_EXCERTO DO DOCUMENTO_:

:::

Nos artigos 30º e seguintes começam os Princípios sobre a formação de educadores e professores. Eu estou a falar nisto porque uma coisa é o que está na Lei, é dizer-se como se deve fazer e outra coisa é o que se vai fazer. Diz nesse artigo 30º que:
"A formação de professores e educadores assenta nos seguintes princípios:
a) Formação inicial de nível superior, proporcionando aos educadores e professores de todos os níveis de educação e ensino a informação, os métodos e as técnicas científicos e pedagógicos de base, bem como a formação pessoal e social adequadas ao exercício da função;
b) (isto é importante!) Formação contínua que complemente e actualize a formação inicial numa perspectiva de educação permanente;"
Portanto a Lei de Bases realmente aponta bem para este vector.
"c) Formação flexível que permita a reconversão e mobilidade dos educadores e professores dos diferentes níveis de educação e ensino, nomeadamente o necessário complemento de educação profissional;
d) Formação integrada quer no plano da preparação científico-pedagógica quer no da articulação teórico-prática;"
Para este último é que eu chamo particularmente a atenção. Depois destacarei ainda no mesmo artigo:
"A orientação e as actividades pedagógicas na educação pré-escolar são asseguradas por educadores de infância, sendo a docência em todos os níveis e ciclos de ensino assegurada por professores detentores de diploma que certifique a formação profissional específica com que se encontram devidamente habilitados para o efeito."
Eu, para os presentes que não têm a Lei de Bases presente, ou que não a leram ainda, lembro que ela define a escolaridade obrigatória até ao 9º ano, designada por Ensino Básico, que compreende três ciclos (o 1º de 4 anos, o 2º de 2 anos e o 3º de três anos), e depois há o Ensino Secundário com três anos.
No artigo 31º diz que:
"Os cursos de formação de professores do 2º e 3º ciclos do Ensino Básico e de professores do Ensino Secundário serão cursos de licenciatura."
Portanto, no 2º e 3º ciclos do Ensino Básico (o actual Ciclo Preparatório (5º e 6º anos) e os 7º, 8º e 9º anos), aí são professores com cursos de licenciatura. Mas diz mais. No nº 5 diz que:
"Os cursos de licenciatura para formação de professores do 2º ciclo do Ensino Básico (portanto 5º e 6º anos de escolaridade) realizados nas Esolas Superiores de Educação organizam-se nos termos do nº7 do artigo 13º"(que eu disse há pouco).
Quer dizer, as Escolas Superiores de Educação vão dar o bacharelato, vão fazer cursos de estudos superiores especializados, e com isso formam licenciados que são professores do 2º ciclo do Ensino Básico.
Depois o artigo 35º é, na Lei de Bases, específico para a formação contínua. Diz no nº 1:
"A todos os educadores, professores e outros profissionais da educação é reconhecido o direito à formação contínua."
Isto é uma frase bonita que convem reter. E os números seguintes:
"2-A formação contínua deve ser suficientemente diversificada, de modo a assegurar o complemento, aprofundamento e actualização de conhecimentos e de competências profissionais, bem como possibilitar a mobilidade e a progressão na carreira.

:::

_EXERCÍCIO PROPOSTO 1_: Cite, sem qualquer alteração, o trecho do texto sobre a formação de professores que vai de "Nos artigos 30º" até "para este vector.", inclusive.
_EXERCÍCIO PROPOSTO 2_: Prossiga o texto sobre a formação de professores a partir da última frase apresentada.

_LINHAS DE DADOS_:

:::

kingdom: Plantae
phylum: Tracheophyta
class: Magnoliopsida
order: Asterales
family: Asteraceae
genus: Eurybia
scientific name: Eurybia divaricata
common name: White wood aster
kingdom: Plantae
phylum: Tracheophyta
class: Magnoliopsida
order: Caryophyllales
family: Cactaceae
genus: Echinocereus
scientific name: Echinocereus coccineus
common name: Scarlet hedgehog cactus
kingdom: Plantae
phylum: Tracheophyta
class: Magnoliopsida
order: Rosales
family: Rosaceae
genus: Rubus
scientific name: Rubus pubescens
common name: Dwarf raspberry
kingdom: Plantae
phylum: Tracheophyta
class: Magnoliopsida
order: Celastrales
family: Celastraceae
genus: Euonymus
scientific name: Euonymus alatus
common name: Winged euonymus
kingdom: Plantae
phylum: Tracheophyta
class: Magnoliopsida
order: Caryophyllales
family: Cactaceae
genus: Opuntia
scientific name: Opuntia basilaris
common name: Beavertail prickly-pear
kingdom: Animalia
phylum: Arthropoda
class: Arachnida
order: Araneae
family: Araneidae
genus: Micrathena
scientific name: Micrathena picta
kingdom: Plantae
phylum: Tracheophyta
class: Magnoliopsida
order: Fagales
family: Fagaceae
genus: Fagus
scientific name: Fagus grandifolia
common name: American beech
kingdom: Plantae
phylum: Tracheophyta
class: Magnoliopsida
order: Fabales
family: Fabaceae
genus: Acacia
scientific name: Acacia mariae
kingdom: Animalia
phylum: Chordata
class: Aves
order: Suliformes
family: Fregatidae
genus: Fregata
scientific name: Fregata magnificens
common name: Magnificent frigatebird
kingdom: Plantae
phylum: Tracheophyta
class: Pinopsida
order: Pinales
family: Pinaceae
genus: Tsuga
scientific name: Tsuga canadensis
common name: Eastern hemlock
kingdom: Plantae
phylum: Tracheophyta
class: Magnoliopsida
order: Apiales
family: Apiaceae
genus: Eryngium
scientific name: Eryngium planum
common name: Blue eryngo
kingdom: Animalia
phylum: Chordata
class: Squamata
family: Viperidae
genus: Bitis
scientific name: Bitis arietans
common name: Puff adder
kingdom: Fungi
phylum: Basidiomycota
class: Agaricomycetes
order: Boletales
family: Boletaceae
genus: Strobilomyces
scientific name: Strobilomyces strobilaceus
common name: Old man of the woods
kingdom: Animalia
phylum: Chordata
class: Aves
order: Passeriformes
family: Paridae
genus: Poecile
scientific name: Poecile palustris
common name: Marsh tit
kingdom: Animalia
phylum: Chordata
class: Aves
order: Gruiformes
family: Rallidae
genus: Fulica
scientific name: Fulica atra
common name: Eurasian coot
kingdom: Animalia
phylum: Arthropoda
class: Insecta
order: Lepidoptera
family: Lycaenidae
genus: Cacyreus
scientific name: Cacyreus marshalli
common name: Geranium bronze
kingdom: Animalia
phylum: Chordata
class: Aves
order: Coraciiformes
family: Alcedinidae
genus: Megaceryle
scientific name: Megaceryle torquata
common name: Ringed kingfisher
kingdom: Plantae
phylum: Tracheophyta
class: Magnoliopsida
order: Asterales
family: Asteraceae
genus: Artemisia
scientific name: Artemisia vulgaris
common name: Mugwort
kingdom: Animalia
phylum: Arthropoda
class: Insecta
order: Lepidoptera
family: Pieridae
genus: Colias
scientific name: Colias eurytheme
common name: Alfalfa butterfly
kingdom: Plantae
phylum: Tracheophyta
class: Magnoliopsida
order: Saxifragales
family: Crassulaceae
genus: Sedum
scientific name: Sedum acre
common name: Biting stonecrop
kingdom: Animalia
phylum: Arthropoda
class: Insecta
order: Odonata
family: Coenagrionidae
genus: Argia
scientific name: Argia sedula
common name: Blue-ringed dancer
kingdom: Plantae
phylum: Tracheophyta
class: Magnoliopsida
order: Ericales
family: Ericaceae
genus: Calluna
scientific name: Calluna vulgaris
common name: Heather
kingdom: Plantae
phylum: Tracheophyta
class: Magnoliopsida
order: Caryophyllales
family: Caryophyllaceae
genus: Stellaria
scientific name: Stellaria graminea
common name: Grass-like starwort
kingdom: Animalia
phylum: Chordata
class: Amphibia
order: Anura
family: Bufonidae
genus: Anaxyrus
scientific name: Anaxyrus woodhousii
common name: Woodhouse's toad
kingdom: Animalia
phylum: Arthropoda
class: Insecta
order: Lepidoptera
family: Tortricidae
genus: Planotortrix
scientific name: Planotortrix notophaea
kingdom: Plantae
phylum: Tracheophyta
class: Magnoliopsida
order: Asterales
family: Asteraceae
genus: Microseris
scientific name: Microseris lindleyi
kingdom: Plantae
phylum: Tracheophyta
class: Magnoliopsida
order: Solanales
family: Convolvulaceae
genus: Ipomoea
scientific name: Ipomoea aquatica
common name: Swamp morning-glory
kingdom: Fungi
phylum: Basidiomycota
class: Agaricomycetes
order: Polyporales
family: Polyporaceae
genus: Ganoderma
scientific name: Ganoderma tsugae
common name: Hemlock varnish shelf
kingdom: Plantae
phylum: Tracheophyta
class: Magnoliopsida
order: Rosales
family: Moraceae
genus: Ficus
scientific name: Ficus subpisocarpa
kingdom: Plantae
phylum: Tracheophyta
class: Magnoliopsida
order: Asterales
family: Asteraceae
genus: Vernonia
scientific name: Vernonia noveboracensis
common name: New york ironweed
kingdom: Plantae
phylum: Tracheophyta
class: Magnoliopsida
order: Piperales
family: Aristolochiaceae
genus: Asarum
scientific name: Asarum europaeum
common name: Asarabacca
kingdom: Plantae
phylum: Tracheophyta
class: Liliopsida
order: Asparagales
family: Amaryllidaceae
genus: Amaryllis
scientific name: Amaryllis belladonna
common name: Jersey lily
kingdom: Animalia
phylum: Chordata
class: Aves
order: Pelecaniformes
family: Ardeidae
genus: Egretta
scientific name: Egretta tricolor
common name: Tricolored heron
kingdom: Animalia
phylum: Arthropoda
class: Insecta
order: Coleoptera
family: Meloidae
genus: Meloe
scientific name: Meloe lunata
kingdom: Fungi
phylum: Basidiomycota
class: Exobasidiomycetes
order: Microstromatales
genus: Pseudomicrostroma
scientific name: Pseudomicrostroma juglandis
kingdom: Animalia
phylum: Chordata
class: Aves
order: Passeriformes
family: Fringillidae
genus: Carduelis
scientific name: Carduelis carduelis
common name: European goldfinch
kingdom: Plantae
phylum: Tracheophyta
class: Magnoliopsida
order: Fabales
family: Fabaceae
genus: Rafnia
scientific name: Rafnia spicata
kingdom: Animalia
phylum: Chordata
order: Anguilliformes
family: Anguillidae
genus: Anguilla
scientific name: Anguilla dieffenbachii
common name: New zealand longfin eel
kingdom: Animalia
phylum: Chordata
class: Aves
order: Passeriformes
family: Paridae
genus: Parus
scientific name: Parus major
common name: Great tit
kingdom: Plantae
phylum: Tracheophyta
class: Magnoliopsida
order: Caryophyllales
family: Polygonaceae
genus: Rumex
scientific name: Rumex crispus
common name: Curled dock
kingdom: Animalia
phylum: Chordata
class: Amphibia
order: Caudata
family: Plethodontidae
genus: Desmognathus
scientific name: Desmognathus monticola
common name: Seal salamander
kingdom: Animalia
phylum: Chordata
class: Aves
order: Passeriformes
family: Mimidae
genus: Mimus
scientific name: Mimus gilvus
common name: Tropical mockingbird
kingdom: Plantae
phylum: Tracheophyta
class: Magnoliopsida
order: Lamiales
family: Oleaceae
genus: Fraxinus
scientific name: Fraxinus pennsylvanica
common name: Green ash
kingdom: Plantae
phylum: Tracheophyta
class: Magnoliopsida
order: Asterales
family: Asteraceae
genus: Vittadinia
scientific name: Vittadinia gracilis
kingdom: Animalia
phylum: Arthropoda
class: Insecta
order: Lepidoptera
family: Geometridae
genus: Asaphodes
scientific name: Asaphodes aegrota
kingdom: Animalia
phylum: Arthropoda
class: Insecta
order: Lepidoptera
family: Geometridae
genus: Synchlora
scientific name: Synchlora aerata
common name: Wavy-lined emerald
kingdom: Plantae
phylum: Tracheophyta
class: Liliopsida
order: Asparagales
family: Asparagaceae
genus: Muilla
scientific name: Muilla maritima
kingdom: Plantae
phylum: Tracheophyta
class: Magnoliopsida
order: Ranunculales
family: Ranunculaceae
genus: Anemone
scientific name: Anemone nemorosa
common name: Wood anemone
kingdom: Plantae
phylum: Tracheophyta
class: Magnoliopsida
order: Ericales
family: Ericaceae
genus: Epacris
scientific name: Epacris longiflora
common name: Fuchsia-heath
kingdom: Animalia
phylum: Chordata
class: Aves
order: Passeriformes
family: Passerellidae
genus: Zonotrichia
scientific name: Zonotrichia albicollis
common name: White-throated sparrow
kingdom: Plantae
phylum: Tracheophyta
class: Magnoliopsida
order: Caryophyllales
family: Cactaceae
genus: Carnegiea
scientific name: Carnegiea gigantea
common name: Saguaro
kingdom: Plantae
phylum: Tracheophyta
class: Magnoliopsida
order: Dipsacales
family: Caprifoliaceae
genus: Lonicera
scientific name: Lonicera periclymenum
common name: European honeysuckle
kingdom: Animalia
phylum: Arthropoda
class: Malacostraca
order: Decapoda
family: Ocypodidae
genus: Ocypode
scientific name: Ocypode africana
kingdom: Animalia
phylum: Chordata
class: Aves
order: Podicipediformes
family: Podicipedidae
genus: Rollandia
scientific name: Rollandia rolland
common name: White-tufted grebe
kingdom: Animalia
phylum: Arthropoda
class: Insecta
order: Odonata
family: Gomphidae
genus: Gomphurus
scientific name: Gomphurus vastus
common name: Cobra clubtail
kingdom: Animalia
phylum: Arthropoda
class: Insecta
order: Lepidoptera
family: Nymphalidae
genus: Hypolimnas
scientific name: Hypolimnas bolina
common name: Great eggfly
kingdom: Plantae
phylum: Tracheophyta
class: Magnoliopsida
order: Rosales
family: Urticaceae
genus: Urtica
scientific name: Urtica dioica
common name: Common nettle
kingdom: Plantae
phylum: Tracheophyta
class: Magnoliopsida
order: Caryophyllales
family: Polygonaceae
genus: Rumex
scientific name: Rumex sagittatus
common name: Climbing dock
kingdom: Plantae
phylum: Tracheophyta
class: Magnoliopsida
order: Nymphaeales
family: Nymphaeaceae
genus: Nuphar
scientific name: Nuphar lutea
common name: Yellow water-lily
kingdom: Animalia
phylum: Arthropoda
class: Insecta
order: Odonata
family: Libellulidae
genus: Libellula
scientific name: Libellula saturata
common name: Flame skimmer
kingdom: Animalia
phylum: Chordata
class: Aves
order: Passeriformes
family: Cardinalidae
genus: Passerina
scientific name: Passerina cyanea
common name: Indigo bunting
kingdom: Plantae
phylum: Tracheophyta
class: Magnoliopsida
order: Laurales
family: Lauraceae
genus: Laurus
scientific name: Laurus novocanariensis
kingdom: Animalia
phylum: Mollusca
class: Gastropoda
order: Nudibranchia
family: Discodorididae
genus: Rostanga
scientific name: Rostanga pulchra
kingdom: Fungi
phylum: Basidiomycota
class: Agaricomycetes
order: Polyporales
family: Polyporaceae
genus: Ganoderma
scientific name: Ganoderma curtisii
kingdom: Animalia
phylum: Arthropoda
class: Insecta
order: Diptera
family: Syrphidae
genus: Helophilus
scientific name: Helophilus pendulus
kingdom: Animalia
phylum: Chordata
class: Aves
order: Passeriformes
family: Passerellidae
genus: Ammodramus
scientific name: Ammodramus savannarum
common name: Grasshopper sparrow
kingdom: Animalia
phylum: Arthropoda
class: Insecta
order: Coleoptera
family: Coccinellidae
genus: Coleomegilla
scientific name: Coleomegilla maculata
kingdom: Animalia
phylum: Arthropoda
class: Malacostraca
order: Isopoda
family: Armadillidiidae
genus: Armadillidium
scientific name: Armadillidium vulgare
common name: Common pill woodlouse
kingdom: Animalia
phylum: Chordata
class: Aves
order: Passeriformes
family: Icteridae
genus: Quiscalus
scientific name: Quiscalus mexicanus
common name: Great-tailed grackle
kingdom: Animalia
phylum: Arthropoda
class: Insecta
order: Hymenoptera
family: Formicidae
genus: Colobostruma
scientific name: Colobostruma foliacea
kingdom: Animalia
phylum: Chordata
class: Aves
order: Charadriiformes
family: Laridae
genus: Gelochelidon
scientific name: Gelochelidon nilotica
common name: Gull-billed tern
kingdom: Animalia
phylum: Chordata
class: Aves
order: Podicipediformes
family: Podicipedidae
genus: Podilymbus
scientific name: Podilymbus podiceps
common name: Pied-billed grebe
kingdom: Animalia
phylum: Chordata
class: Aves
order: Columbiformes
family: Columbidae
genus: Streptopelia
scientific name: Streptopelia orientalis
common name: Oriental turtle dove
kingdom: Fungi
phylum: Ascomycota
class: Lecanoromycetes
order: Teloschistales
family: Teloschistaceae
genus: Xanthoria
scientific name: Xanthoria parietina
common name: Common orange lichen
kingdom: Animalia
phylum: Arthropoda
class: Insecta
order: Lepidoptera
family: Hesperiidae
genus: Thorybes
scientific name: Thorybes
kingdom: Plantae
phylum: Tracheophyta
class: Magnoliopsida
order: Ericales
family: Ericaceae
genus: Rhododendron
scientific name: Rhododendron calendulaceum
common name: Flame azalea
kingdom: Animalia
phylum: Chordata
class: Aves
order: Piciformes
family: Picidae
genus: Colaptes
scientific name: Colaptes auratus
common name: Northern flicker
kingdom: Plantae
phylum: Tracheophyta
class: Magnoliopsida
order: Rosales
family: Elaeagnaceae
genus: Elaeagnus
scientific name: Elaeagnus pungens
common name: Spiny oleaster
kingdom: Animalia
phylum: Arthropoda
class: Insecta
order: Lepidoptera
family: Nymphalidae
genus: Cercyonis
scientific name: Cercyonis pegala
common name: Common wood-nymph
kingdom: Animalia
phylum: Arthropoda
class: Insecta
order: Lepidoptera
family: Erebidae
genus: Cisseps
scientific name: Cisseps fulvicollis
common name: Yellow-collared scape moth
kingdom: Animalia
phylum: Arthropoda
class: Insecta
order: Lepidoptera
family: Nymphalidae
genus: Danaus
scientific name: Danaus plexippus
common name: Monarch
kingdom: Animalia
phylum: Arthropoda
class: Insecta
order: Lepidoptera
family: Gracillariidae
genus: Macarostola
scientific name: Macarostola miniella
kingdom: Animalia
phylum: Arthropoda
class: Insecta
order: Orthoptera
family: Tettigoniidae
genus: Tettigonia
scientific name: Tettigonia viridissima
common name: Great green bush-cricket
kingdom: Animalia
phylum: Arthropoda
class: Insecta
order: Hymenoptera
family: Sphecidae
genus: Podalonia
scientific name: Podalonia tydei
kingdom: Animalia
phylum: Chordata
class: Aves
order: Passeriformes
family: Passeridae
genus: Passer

:::

_RESULTADO 1_:
Nos artigos 30º e seguintes começam os Princípios sobre a formação de educadores e professores. Eu estou a falar nisto porque uma coisa é o que está na Lei, é dizer-se como se deve fazer e outra coisa é o que se vai fazer. Diz nesse artigo 30º que:
"A formação de professores e educadores assenta nos seguintes princípios:
a) Formação inicial de nível superior, proporcionando aos educadores e professores de todos os níveis de educação e ensino a informação, os métodos e as técnicas científicos e pedagógicos de base, bem como a formação pessoal e social adequadas ao exercício da função;
b) (isto é importante!) Formação contínua que complemente e actualize a formação inicial numa perspectiva de educação permanente;"
Portanto a Lei de Bases realmente aponta bem para este vector.

_RESULTADO 2_:
3- A formação contínua é assegurada predominantemente pelas respectivas instituições de formação inicial, em estreita cooperação com os estabelecimentos onde os educadores e professores trabalham.
4- Serão atribuídos aos docentes períodos especialmente destinados à formação contínua, os quais poderão revestir a forma de anos sabáticos."
Para os menos avisados nesta terminologia, os anos sabáticos já existem há muito tempo no Ensino Superior, é um direito de que o professor se serve de em em dada altura suspender as suas actividades lectivas para aprofundamento dos seus conhecimentos; neste momento, no Ensino Universitário, é de seis em seis anos que os professores têm direito a um ano de licença sabática para actualização dos seus conhecimentos.
O artigo 36º diz que:
"1- Os educadores, professores e outros profissionais da educação têm direito a retribuição e carreira compatíveis com as suas habilitações e responsabilidades profissionais, sociais e culturais.
2- A progressão na carreira deve estar ligada à avaliação de toda a actividade desenvolvida, individualmente ou em grupo, na instituição educativa, no plano da educação e do ensino e da prestação de outros serviços à comunidade, bem como às qualificações profissionais pedagógicas e científicas."
Isto significa, segundo o referido na Lei de Bases, que de futuro, na carreira docente, a progressão na carreira estaria condicionada à avaliação da actividade desenvolvida e deixaria de ser como é no momento presente uma progressão (se é que se pode chamar progressão o chamado sistema das fases) baseada apenas no tempo de prestação de serviço.
Finalmente, no artigo 59º começam as disposições finais e transitórias com o desenvovimento da Lei de Bases:
"O Governo fará publicar no prazo de um ano, sob a forma de decreto-lei, a legislação complementar necessária para o desenvolvimento da presente lei que contemple, designadamente os seguintes domínios:
(...) b) Formação de pessoal docente;
c) Carreiras de pessoal docente (...)
(...) f) Formação profissional;"
Bem, isto eram algumas observações que eu vos queria fazer, para ver como a Lei de Bases do Sistema Educativo pode garantir algumas condições, mas são condições que se referem às pessoas que no futuro façam a sua formação em Escolas de Ensino Superior para serem professores seja do Ensino Básico seja do Ensino Secundário.
Relativamente à questão dos professores "efectivos-provisórios" devo dizer que tenho na minha mão o projecto de Decreto-Lei sobre a formação dos professores "efectivos-provisórios" que o Ministério mandou para apreciação. E nós iremos fazer a nossa apreciação, como instituição, como orgão; apesar de tudo, isto não é secreto, eu queria dizer-vos algumas coisas que estão expressas neste projecto de Decreto-Lei que é uma coisa relativamente grande com 52 artigos. É um projecto de Decreto-Lei, que eu não vou ler todo é evidente, que se refere, repito, à profissionalização dos chamados "efectivos-provisórios". Eu estou aqui a ver gente que quer ser professor, e há aqui alguns pontos que vos molestam de maneira particularmente sensível, que eu referirei.
Um outro problema é o da formação contínua para o qual há as boas intenções da Lei de Bases, mas, por enquanto, nada mais temos.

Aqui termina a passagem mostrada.